Homeless.
40% of children who are homeless had been evicted from their
family homes because their parents refused to accept them being gay or
transgender according to homeless surveys. Studies show that gay and
transgender teens are 120% higher at risk of being forced from their homes by
their parents than any other group.
Prostitution and drug addiction.
Survival on the streets most always results in those gay
teens resorting to prostitution in order to survive according to studies by
various agencies such as the National Center for Missing and Exploited Children
and the National Network for Youth. Coping with the harshness of rejection by
family, living homeless and depending on prostitution for survival most often
leads to drug use and drug addiction.
In cases where a parent refuses to accept their child’s
identity, eviction is not always the punishment. The child may remain in the
home, but according to interviews with unwelcomed gay teens, they report physical
and/or emotional abuse while remaining in the home. Many of these become
runaways, all suffer emotional scarring and often psychological trauma.
This is the tragic result of those parents who cannot
tolerate having a gay or transgender child.

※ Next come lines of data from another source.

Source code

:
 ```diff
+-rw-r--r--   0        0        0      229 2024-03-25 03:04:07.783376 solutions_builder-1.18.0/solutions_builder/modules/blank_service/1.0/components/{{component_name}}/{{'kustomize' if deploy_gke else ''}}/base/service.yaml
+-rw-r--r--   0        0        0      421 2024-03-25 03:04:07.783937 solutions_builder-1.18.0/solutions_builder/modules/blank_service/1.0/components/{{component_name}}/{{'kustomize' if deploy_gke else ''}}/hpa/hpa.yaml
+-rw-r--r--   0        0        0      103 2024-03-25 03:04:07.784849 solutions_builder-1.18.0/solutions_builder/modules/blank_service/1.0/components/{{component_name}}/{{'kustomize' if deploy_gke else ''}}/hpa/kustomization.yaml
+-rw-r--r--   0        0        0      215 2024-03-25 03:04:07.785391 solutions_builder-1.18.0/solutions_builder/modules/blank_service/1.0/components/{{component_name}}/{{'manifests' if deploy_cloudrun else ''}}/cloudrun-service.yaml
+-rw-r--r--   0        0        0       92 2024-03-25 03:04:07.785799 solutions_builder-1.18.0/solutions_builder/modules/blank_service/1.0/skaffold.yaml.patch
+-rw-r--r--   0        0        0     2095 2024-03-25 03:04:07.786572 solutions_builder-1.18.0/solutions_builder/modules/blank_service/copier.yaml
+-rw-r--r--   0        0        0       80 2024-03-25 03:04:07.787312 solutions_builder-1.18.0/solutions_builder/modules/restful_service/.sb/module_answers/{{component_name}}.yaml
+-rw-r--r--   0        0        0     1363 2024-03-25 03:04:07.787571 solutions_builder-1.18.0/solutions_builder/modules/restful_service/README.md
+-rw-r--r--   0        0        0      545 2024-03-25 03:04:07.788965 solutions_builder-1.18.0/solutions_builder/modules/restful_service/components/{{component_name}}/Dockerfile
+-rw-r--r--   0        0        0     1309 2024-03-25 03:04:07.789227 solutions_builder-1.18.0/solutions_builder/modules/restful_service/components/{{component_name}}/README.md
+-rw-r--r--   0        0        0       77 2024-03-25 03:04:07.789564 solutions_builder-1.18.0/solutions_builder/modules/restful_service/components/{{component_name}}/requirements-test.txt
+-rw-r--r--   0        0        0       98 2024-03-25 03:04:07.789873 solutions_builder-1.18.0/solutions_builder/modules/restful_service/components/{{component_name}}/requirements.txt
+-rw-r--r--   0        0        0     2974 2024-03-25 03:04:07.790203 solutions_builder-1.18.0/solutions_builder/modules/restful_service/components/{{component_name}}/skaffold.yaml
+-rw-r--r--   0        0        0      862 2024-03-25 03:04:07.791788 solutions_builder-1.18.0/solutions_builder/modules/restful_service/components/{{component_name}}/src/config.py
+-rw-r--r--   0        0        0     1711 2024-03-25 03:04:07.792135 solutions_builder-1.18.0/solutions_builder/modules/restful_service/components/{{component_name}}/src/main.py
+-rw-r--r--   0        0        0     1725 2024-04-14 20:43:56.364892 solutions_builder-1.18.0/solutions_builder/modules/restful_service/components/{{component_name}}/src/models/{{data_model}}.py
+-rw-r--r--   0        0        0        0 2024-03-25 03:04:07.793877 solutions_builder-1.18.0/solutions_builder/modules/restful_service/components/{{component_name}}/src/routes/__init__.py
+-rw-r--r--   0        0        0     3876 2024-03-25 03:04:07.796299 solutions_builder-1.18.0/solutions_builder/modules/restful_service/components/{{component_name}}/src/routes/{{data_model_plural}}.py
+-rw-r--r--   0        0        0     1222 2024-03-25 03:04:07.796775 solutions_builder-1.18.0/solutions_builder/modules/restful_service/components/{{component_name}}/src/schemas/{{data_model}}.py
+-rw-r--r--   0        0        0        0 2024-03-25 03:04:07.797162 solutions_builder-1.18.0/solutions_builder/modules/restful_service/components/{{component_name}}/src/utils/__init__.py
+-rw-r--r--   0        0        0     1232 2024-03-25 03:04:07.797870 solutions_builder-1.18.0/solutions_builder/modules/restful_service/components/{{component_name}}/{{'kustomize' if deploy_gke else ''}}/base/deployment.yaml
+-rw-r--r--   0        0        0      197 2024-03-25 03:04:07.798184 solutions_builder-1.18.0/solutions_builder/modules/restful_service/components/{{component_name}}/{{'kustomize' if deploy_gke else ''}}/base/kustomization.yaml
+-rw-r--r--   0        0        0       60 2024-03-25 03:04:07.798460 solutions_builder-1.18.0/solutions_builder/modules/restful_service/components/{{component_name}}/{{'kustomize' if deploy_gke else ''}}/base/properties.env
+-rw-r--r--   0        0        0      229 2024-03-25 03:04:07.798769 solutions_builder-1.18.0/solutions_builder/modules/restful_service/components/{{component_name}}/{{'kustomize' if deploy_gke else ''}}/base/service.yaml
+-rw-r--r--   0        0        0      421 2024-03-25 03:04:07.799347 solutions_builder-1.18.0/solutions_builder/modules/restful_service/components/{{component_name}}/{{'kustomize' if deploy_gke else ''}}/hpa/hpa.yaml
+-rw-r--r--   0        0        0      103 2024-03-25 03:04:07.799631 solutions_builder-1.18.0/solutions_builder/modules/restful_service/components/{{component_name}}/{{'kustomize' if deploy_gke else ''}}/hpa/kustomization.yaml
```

While we can assume most parents in
this day and age are enlightened and loving enough to accept their children
should they discover their child is gay or believes they could be transgender,
the reality is that there are many parents who do not.

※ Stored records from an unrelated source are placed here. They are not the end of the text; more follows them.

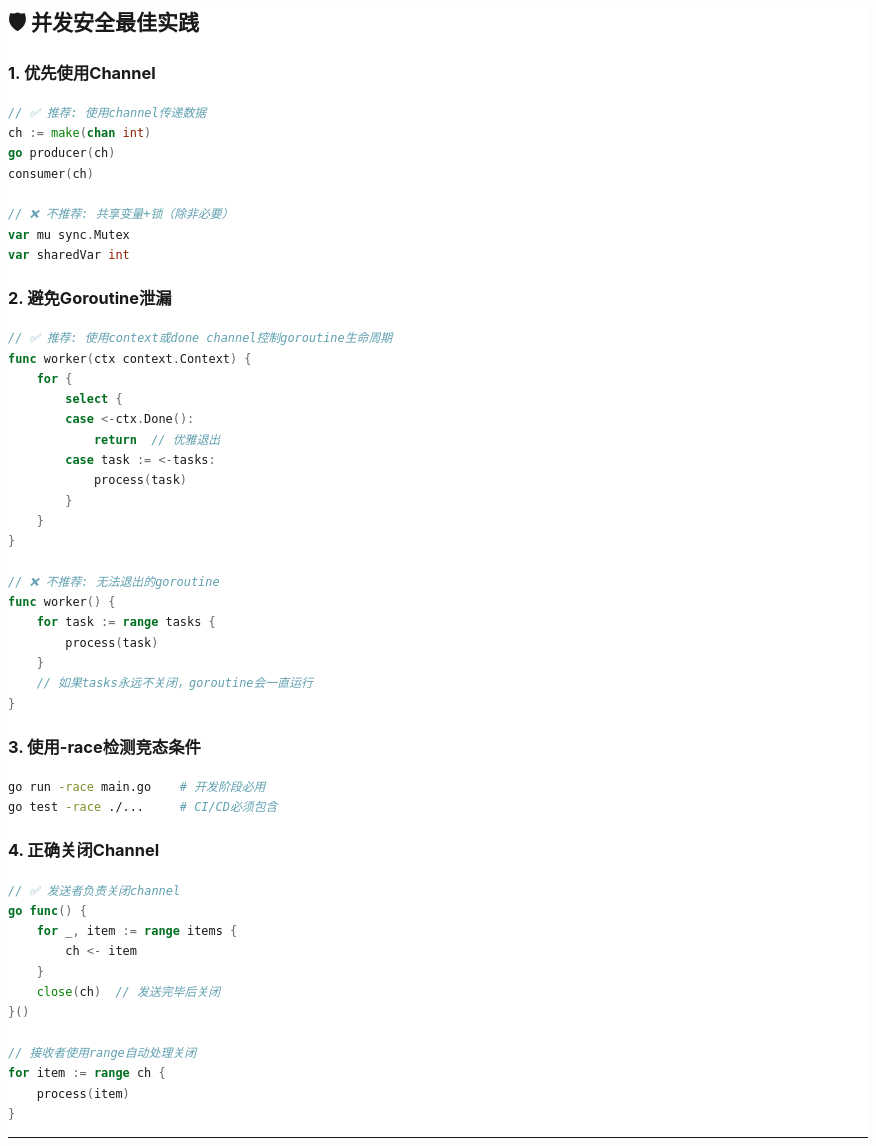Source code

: ## 🛡️ 并发安全最佳实践

### 1. 优先使用Channel
```go
// ✅ 推荐: 使用channel传递数据
ch := make(chan int)
go producer(ch)
consumer(ch)

// ❌ 不推荐: 共享变量+锁（除非必要）
var mu sync.Mutex
var sharedVar int
```

### 2. 避免Goroutine泄漏
```go
// ✅ 推荐: 使用context或done channel控制goroutine生命周期
func worker(ctx context.Context) {
    for {
        select {
        case <-ctx.Done():
            return  // 优雅退出
        case task := <-tasks:
            process(task)
        }
    }
}

// ❌ 不推荐: 无法退出的goroutine
func worker() {
    for task := range tasks {
        process(task)
    }
    // 如果tasks永远不关闭，goroutine会一直运行
}
```

### 3. 使用-race检测竞态条件
```bash
go run -race main.go    # 开发阶段必用
go test -race ./...     # CI/CD必须包含
```

### 4. 正确关闭Channel
```go
// ✅ 发送者负责关闭channel
go func() {
    for _, item := range items {
        ch <- item
    }
    close(ch)  // 发送完毕后关闭
}()

// 接收者使用range自动处理关闭
for item := range ch {
    process(item)
}
```

---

That is why it is important to accept a teenager’s
understanding of their own parents and their own family situation. That is why
it is important to allow the teen to determine if it is best to share the child’s
sexual identification and if so, when to discuss it with the parents. Only that
teen has a full understanding what the parental reaction will be and what the
risk of consequences might be.
US District Judge Roger Benitez disagrees.
Benitez agreed with two Escondido Middle School teachers
that it is instead the right of teachers to violate the teen’s privacy and be
allowed to contact the parents to report to the parent that their child
believes that they are transgender or gay. Those two teachers filed a lawsuit
challenging the policies of the Escondido Elementary School District and the
State of California.
Those policies attempt to protect the child by assuming the
child knows their parents and their homelife better than anyone outside of
their home. The policies also assume that the teen has better insight into their
own body and that the teen has the right to question their own sexuality. Therefore,
the existing policies prohibit school personnel from going behind a teen’s back
to inform the parent if they overhear or are directly told by the student that
the student believes they are gay or might be transgender.
The teachers had stated that instead such policies are a
violation of their rights. Conservative Christians, they argue that their religious
freedom and their freedom of speech is being violated if they are not allowed
to pass on to the parents how the teen refers to their own sexual identity. Without
understanding the teen’s family’s dynamics, without understanding the teen’s
biological makeup much less apparently not understanding the conclusions of
science and not understanding statistics revealing potential consequences,
these two choose to interfere.
Benitez sees their point. He adds his concern that teens who
have these sexual identities are possibly mentally ill as well.
“(These policies) harm the child who needs parental guidance
and possibly mental health intervention…They harm the parents by depriving them
of the long-recognized 14th Amendment right to care, guide, and make
health care decisions…and by substantially burdening many parents’ 1st
Amendment right to train their children in their held religious beliefs.”
“And finally,” he continued, “they harm teachers who are
compelled to violate their sincerely held religious beliefs…”
For the record, the 14th Amendment defines
national citizenship, guaranteeing due process and equal protection under the
law to all persons. It does not apply to this situation nor support the
teachers’ argument. Additionally, it is debatable that the Constitutional right
to Freedom of Religion gave citizens the latitude to enforce their “sincerely
held religious beliefs” on others. In fact, it exists for the very opposite
reason.
Benitez has an extremely conservative perspective on issues
and judgements. It is routine for his decisions to be overturned in appeals
court. In the past eight years he has had four significant decisions
overturned, as well as a decision in 2010 where he was refusing to uphold the
Constitutional requirement for separation of church and state by ruling that public
schools should be allowed to hang religious posters and banners inside
classrooms.
Hopefully the Court of Appeals will toss this ignorant and
harmful ruling into the same trash bin.